The downtown Hudson's Bay store is, quite literally, a fraction of its former self.
The quintessentially Canadian retailer has consolidated its operations at the corner of Portage Avenue and Memorial Boulevard by closing off the fourth floor and leaving its merchandise to its main and second floors.
"Hudson’s Bay is simply adjusting its store layout in its downtown Winnipeg location in order to improve navigation and enhance the overall shopping experience for customers," said Tiffany Bourre, the company’s Toronto-based director of external communications. "To do so, we are consolidating our retail floor space from three floors to two. There is no change to the assortment of product offered."
Hudson Bay has been reducing the shopping space at its downtown location for years and whenever it shrinks yet again, a new round of speculation about the future of the iconic building is launched.
The store has been operating for the last number of years on the first, second and fourth floors.
(Astute male shoppers would realize the closing of the fourth floor leaves no male washrooms in the remaining retail areas. Men will, however, still be able to use the washroom on that floor.)
The most recent retraction has Cindy Tugwell, executive director of Heritage Winnipeg, worried.
"I think any heritage building where people are moving out is a clear sign that the building is in jeopardy. In order to preserve a building, it has to be occupied," she said.
The challenge facing everybody who wants to see the building return to prominence in downtown Winnipeg is its sheer size. There are precious few retailers looking for anything like the 600,000 square feet that it offers.
Despite being built 90 years ago by Canada’s oldest retail company, the downtown Hudson’s Bay store has not been formally designated a heritage building, she said.
"Although it’s a landmark building that we can’t imagine not having, we can’t protect it from demolition," she said.
That may be technically the case but such a potential scenario is far off in the distance and she said every effort is going to be made to spur new uses and tenants.
"We’re not questioning if we’re redeveloping, it’s how we’re redeveloping," she said.
"It’s a beautiful building from an architectural standpoint. It’s an amazing location for redevelopment."
Both Tugwell and Angela Mathieson, CEO of CentreVenture, believe some level of government assistance, either civic, provincial or federal – or possibly all three – may be required to have the entire space bustling like it used to a couple of decades ago.

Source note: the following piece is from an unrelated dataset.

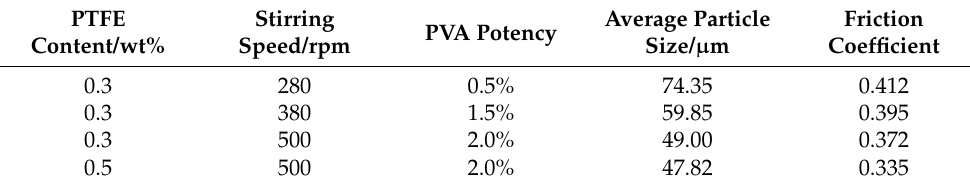
Table 1. The effect of particle size on the friction coefficient of PTFE/PS. PTFE Con-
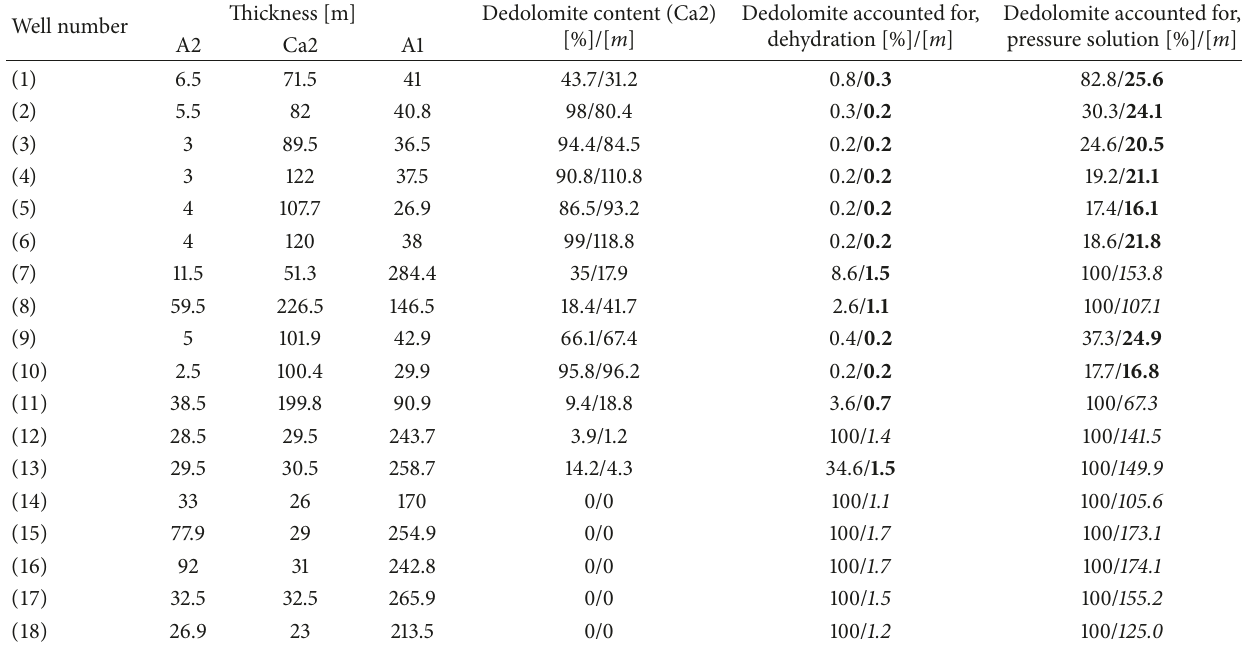
Table 1: List of wells used for the estimation of the dedolomitization potential of gypsum dehydration within the study area. The amount of dedolomite within each well which is accounted for by the dehydration fluids or pressure solution is expressed as percentage and in absolute values. Values in bold indicate an insufficiency of dedolomitizing fluids while italic values represent overabundance of dedolomitizing fluids. Thickness [m] Dedolomite content (Ca2) Dedolomite accounted for, Dedolomite accounted Well number [%]/[ m ]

Further complicating matters is the sheer width of the building because it limits the amount of natural sunlight that gets in, making it far less attractive for potential business or residential tenants.
Mathieson believes any redevelopment would require an "architectural solution," such as a glass tower down the middle to increase natural sunlight and the likelihood of finding other uses.
"That’s critical. It’s going to be a function of whether that solution, which is required to attract tenants, will come at a price that the tenants can afford," she said.
"It would have the costs of creating a Class A building but because it’s older with the huge floor plate and older mechanical systems, you can only (develop) a budget where you can achieve Class B rent."
Mathieson said CentreVenture has tried to help Hudson’s Bay out over the years by pointing it in the direction of potential tenants but nothing much has come of it.
"It’s by far the largest heritage building we have in downtown Winnipeg. I like to compare it to the Richardson Building. If you turn it on its end and stretched it out, they would be the same size," she said.